**What you need to do**
Using the records below, give again exactly the lines from the line that contains "kettle: present [329,589,419,666]" through the line that contains "knife block: none [399,340,423,391]", both ends included, and only those.
= Beginning of Section =
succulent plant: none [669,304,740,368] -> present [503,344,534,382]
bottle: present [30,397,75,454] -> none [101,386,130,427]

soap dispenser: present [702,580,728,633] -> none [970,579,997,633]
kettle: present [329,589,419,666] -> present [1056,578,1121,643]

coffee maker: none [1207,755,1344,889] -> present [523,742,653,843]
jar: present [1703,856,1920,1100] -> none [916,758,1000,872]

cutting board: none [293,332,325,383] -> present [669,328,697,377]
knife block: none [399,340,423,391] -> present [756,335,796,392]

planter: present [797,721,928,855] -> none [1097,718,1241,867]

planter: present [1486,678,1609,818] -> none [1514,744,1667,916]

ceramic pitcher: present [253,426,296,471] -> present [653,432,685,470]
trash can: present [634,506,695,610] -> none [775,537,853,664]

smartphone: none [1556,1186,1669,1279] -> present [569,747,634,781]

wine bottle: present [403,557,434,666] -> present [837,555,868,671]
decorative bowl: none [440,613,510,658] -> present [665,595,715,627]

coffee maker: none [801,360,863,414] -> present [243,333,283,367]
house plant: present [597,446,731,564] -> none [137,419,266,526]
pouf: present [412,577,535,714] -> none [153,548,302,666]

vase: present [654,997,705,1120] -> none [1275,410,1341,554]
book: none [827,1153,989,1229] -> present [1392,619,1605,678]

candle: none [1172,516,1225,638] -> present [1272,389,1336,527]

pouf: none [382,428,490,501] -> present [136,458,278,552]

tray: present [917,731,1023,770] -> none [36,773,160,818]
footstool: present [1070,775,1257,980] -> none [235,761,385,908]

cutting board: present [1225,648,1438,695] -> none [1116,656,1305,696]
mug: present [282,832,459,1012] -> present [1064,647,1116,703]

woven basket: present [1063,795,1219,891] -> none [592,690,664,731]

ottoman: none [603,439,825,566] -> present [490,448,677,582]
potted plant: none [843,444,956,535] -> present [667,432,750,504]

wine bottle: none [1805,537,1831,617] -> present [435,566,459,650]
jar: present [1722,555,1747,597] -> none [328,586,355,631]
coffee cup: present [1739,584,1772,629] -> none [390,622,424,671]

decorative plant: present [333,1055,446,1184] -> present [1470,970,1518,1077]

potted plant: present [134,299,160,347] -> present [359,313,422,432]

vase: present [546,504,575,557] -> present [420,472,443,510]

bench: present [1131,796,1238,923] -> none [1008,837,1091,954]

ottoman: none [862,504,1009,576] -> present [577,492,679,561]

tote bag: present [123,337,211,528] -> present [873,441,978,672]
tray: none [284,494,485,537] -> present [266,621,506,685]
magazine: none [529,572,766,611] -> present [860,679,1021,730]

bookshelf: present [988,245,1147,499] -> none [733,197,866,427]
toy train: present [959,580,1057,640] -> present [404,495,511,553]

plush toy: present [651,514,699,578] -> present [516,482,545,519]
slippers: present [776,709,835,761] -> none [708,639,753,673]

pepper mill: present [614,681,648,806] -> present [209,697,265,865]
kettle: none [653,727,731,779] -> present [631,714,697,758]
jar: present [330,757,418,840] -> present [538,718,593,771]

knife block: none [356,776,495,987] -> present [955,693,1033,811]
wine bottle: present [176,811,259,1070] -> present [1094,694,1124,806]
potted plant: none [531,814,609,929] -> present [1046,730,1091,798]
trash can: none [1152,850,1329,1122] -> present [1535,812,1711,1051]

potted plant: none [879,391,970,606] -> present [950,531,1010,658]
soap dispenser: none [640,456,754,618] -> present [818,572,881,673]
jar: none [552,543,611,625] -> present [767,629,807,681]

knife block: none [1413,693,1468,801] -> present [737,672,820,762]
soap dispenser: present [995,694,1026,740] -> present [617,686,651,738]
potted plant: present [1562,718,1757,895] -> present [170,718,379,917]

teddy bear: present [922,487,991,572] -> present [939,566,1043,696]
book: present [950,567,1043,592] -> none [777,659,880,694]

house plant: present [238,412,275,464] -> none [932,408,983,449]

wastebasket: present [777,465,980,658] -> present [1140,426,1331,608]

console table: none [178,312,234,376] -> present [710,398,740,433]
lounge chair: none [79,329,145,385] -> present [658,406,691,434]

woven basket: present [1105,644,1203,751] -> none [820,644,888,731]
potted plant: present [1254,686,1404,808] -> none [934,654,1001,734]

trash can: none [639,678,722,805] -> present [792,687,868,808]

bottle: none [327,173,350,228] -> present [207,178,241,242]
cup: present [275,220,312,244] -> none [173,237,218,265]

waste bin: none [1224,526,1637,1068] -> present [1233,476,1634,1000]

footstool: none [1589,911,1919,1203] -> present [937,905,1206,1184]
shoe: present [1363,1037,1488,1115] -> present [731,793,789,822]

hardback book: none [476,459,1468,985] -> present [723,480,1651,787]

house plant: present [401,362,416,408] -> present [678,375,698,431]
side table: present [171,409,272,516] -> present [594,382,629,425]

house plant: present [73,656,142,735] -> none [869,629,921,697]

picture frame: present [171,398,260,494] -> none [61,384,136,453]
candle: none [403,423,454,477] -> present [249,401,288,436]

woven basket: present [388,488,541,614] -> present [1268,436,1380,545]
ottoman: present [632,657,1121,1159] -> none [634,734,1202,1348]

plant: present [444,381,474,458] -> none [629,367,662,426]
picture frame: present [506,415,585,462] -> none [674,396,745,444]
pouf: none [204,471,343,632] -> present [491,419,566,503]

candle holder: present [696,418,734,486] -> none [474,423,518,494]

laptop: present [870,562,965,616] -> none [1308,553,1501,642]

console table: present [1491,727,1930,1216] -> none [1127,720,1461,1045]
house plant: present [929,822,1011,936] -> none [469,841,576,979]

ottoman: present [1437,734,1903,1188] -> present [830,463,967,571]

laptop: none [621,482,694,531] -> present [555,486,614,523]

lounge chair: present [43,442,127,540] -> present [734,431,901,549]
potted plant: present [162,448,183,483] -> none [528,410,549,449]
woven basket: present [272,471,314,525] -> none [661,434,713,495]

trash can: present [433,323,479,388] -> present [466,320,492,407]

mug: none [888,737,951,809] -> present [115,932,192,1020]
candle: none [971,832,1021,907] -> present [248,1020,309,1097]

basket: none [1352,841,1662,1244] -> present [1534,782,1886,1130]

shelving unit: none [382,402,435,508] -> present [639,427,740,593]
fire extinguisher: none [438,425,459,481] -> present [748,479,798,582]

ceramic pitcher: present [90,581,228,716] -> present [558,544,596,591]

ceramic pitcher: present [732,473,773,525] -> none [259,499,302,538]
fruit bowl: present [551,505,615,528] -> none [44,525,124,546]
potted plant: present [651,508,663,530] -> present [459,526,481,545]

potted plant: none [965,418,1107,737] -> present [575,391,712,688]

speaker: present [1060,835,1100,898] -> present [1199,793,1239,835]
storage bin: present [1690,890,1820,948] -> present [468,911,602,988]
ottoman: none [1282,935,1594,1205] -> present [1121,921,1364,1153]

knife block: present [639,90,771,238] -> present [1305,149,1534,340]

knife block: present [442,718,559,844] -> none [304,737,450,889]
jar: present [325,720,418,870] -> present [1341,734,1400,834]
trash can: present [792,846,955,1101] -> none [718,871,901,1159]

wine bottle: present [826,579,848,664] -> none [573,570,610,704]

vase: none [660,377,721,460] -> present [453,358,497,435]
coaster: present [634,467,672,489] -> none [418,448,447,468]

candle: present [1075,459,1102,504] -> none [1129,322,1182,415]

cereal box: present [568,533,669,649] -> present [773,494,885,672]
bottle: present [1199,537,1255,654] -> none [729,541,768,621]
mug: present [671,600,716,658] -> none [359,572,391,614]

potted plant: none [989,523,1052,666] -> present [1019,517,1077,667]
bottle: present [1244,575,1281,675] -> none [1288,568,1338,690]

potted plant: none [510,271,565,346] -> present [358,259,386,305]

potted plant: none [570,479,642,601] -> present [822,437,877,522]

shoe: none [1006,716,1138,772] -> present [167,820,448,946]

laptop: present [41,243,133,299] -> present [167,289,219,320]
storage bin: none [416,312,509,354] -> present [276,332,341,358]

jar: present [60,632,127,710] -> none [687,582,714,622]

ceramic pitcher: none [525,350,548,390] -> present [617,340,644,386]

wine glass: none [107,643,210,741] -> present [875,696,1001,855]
= End of Section =
**Result**
kettle: present [329,589,419,666] -> present [1056,578,1121,643]

coffee maker: none [1207,755,1344,889] -> present [523,742,653,843]
jar: present [1703,856,1920,1100] -> none [916,758,1000,872]

cutting board: none [293,332,325,383] -> present [669,328,697,377]
knife block: none [399,340,423,391] -> present [756,335,796,392]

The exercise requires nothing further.